Por: José Antonio
En el siglo XVII, e incluso hasta hace poco, en España era habitual orinar en la calle. Además de esto desde las casas se tiraba a la vía los resultados de las necesidades fisiológicas al grito de ¡¡¡Agua va!!! Tras el grito se vaciaban los contenidos de orinales y bacía. Esta costumbre provocaba que las calles de la Corte desprendieran un hedor insoportable. Aún podemos ver en el Monasterio de la Encarnación un cartel de la época que prohíbe hacer aguas.
Lo que vamos a contar a continuación ocurrió durante el reinado de Felipe IV. Para evitar esta costumbre insana y, sobre todo, que las gentes orinaran en la calle se decidió llenar de crucifijos los puntos en los que la gente solía desahogarse. Junta a la cruz se inscribía una máxima: Donde hay cruz, no se orina. Con el ambiente de extrema religiosidad de la época y con el peligro del Santo Oficio rondando sobre las cabezas de los madrileños la medida pretendía disuadir a los ciudadanos de hacer aguas junto a simbología sagrada y, por ende, en la vía pública.

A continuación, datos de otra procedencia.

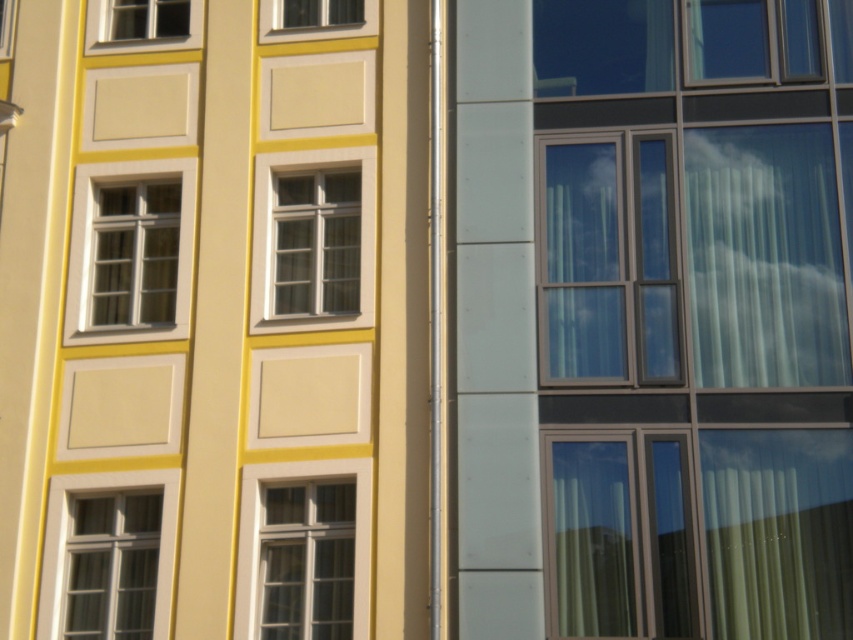
Question: Based on their relative distances, which object is nearer to the transparent glass window at center?

Choices:
 (A) matte white window at left
 (B) matte white window at upper center
 (C) matte white window at lower left

Answer: (B)

Question: Which object appears farthest from the camera in this image?

Choices:
 (A) matte white window at center
 (B) matte white window at upper left

Answer: (B)

Question: From the image, what is the correct spatial relationship of matte white window at left in relation to matte white window at upper left?

Choices:
 (A) left
 (B) right

Answer: (B)

Question: Can you confirm if matte white window at lower left is positioned to the right of matte white window at upper left?

Choices:
 (A) yes
 (B) no

Answer: (A)

Question: From the image, what is the correct spatial relationship of matte white window at lower left in relation to matte glass window at upper left?

Choices:
 (A) left
 (B) right

Answer: (B)

Question: Which of the following is the farthest from the observer?

Choices:
 (A) (158, 509)
 (B) (300, 262)
 (C) (315, 621)
 (D) (601, 276)

Answer: (B)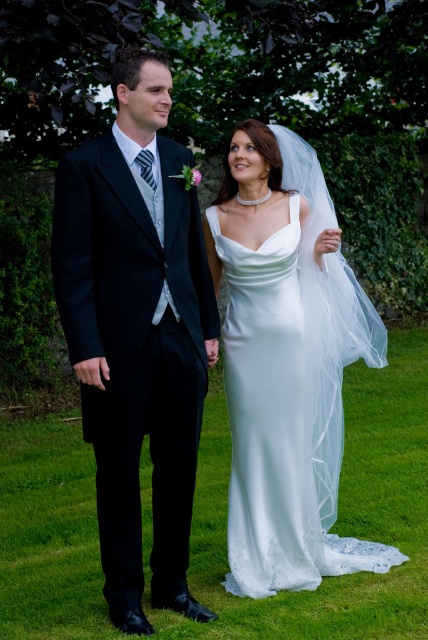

En aquella época vivía en Madrid el poeta Francisco de Quevedo y Villegas. Era famosa la afición a la bebida de Quevedo y, un día paseando por el centro de Madrid le vinieron las ganas de orinar. Hay que recordar que el poeta escribió que la más bella declaración de amor era decir a la dama te quiero más, que una buena gana de cagar, por lo que su ingenio también utilizaba contenidos escatológicos. Imagínense al cojo Quevedo buscando un sitio para orinar y no encontrar más que cruces con la inscripción Donde hay cruz, no se orina. Al final tuvo que decidir entre el sacrilegio y mojarse las calzas. Decidió lo primero y se desahogó junto a uno de estos crucifijos. Una vez retirado el peso de su vejiga el ingenio se apoderó de él y completó la inscripción: Donde hay cruz no se orina, y donde se orina no se ponen cruces.